#### Aufgabenstellung
1. Beantworten Sie mithilfe des Textes zur FDP-Party die folgenden Fragen:
(a) Von wie vielen Bodyguards ist Westerwelle mindestens umgeben, als er die Party verlässt?
(b) Wo erfährt die Parteielite der FDP das Ergebnis?
(c) Welcher Spruch steht auf den T-Shirts der Jungliberalen?
2. Geben Sie aus dem Text zur FDP-Party den Abschnitt wortgetreu wieder, der mit „Warten auf Westerwelle“ beginnt und bis einschließlich „fordern, heisst es.“ reicht.

Westerwelle verlaesst die Party. Um ihn herum: mindestens vier Bodyguards und zwei Assistenten. Hermann Otto Solms geht auch, in die andere Richtung, allein. Die Basis bleibt, feiert, und freut sich ueber das Ende von elf Jahren Opposition..

 

Warten auf Westerwelle

Die Parteielite der FDP laesst auf sich warten. Sie hat im Praesidium, ein paar Strassenbloecke entfernt, das Ergebnis erfahren und beratschlagt. Die Basis frohlockt schon mal: 4 oder 5 Minister soll Guido nun fordern, heisst es.

 

Gelbe Vorfreude

Weisswein, Rotwein, Sekt und eine Schnapsbar. Feierlaune schon jetzt auf der FDP-Party in Berlin-Mitte. Die Jungliberalen tragen T-shirts mit dem denglischen Spruch: Make love, not Steuererklaerung (ms)

#### Daten
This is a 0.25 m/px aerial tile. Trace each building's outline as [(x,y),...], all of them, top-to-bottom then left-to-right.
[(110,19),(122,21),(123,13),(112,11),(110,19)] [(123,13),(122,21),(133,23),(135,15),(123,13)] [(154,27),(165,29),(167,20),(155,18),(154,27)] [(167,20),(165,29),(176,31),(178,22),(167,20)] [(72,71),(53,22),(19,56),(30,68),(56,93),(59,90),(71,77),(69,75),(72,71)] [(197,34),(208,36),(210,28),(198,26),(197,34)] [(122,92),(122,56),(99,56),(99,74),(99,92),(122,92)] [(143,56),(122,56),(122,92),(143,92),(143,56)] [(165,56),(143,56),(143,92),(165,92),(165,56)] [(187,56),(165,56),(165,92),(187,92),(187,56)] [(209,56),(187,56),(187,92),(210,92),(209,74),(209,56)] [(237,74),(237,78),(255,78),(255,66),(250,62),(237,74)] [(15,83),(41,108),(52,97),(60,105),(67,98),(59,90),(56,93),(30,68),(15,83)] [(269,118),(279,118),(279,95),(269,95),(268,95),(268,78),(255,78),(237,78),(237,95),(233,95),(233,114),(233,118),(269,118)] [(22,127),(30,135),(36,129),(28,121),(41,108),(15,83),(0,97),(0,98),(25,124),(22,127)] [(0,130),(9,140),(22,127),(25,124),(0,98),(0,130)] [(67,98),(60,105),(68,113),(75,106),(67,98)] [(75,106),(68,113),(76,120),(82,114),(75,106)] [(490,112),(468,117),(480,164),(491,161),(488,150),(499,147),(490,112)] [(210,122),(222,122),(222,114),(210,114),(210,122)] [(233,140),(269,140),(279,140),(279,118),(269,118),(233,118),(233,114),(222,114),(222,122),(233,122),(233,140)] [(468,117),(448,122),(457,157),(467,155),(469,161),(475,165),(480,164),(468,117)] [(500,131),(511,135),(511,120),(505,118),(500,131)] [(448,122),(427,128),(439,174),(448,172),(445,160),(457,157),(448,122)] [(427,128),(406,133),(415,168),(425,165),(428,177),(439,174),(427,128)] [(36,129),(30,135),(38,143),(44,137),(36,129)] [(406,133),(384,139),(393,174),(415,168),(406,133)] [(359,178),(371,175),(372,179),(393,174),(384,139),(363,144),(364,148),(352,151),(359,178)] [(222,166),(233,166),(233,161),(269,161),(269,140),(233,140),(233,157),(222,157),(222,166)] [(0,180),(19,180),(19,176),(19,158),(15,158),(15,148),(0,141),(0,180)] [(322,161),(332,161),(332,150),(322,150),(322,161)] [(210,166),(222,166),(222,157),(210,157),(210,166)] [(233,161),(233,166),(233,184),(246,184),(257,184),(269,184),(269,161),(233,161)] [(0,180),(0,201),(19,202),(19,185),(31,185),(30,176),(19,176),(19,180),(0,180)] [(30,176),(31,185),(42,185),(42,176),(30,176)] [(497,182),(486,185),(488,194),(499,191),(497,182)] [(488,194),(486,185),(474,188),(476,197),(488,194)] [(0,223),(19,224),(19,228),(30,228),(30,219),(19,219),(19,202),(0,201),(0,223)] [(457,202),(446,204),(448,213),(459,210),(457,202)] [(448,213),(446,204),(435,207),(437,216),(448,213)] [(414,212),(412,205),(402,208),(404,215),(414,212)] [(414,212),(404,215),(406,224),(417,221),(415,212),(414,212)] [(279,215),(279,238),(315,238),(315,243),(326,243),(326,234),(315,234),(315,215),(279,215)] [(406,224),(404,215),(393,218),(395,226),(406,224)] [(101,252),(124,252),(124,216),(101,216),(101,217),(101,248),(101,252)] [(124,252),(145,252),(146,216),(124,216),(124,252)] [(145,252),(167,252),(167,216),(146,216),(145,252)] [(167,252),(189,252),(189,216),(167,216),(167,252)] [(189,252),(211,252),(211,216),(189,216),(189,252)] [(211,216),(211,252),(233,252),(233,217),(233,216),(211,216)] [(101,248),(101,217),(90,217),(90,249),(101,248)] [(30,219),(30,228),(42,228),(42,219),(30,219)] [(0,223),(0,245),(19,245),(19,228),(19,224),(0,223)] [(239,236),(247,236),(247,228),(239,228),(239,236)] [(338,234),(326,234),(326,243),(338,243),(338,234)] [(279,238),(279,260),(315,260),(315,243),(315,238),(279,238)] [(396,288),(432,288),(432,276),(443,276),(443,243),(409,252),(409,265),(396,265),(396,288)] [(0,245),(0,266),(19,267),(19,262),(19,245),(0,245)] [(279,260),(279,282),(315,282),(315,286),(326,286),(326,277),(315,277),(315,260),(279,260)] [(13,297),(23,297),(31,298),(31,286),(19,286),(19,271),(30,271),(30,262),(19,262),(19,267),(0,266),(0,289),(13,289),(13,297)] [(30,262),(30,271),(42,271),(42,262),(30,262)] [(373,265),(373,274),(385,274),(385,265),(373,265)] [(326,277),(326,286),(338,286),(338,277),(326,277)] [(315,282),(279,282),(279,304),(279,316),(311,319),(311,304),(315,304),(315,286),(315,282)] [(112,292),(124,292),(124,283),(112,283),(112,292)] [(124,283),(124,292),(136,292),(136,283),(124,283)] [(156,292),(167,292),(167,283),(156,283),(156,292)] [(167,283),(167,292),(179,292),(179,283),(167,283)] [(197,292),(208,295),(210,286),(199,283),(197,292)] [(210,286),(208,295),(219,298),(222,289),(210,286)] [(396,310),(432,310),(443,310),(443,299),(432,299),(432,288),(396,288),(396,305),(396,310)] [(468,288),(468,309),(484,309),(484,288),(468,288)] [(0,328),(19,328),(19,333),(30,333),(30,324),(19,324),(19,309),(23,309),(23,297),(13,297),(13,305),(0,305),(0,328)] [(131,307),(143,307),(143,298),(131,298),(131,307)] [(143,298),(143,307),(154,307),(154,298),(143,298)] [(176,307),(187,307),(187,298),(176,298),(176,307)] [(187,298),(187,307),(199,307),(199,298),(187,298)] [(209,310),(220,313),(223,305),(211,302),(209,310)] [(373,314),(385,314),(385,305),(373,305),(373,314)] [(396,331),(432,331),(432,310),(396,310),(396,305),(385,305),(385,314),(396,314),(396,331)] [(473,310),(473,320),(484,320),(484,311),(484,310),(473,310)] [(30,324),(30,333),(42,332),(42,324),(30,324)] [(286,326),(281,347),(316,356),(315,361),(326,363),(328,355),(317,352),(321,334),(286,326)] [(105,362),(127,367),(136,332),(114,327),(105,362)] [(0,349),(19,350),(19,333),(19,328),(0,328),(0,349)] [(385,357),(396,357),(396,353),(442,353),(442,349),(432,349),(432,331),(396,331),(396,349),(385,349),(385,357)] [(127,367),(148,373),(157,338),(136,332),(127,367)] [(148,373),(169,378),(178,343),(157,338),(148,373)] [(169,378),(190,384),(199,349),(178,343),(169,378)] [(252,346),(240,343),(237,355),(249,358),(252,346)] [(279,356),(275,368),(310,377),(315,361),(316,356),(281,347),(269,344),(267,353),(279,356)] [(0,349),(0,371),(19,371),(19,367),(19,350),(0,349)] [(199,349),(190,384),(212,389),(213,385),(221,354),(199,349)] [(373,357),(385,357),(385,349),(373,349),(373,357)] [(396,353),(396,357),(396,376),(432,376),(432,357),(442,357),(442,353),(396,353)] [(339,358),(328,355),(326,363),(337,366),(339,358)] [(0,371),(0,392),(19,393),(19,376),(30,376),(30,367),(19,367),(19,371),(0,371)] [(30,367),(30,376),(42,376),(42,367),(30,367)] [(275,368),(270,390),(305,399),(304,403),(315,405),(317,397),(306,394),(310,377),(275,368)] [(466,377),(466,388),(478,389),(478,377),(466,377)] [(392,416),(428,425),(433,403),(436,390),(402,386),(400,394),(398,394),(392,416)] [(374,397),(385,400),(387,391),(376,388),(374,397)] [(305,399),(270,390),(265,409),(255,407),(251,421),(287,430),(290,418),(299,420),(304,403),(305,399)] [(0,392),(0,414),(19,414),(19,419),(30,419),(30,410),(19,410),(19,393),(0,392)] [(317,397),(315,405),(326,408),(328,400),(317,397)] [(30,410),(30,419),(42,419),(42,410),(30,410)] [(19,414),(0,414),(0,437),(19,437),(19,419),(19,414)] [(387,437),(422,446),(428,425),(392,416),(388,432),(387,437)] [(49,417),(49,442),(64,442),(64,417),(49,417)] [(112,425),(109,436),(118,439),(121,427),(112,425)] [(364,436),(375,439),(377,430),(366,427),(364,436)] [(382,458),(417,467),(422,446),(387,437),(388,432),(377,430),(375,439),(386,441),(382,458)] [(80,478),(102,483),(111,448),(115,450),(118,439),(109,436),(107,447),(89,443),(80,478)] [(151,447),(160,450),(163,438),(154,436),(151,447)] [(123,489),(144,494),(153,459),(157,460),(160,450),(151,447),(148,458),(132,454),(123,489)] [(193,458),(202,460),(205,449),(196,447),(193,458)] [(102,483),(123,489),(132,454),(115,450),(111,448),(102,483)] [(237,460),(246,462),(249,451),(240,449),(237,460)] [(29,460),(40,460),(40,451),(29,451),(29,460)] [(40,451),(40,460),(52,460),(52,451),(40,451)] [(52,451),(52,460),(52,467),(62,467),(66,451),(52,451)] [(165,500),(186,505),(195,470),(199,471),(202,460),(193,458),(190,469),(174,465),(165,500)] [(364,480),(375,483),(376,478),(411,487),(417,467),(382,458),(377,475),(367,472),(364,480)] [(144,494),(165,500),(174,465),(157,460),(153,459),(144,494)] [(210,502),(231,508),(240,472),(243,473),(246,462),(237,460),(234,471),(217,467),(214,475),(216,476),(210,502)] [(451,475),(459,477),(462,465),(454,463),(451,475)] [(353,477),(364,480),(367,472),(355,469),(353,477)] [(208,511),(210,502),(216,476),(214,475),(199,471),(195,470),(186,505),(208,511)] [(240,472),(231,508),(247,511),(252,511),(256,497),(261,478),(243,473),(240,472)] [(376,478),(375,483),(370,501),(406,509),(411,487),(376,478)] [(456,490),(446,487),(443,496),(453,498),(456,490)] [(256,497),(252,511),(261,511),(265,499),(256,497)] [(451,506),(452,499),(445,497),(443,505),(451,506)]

#### Lösungsübersicht
1.
(a) Von mindestens vier Bodyguards.
(b) Im Präsidium, ein paar Straßenblöcke entfernt.
(c) Make love, not Steuererklaerung

2.
Warten auf Westerwelle

Die Parteielite der FDP laesst auf sich warten. Sie hat im Praesidium, ein paar Strassenbloecke entfernt, das Ergebnis erfahren und beratschlagt. Die Basis frohlockt schon mal: 4 oder 5 Minister soll Guido nun fordern, heisst es.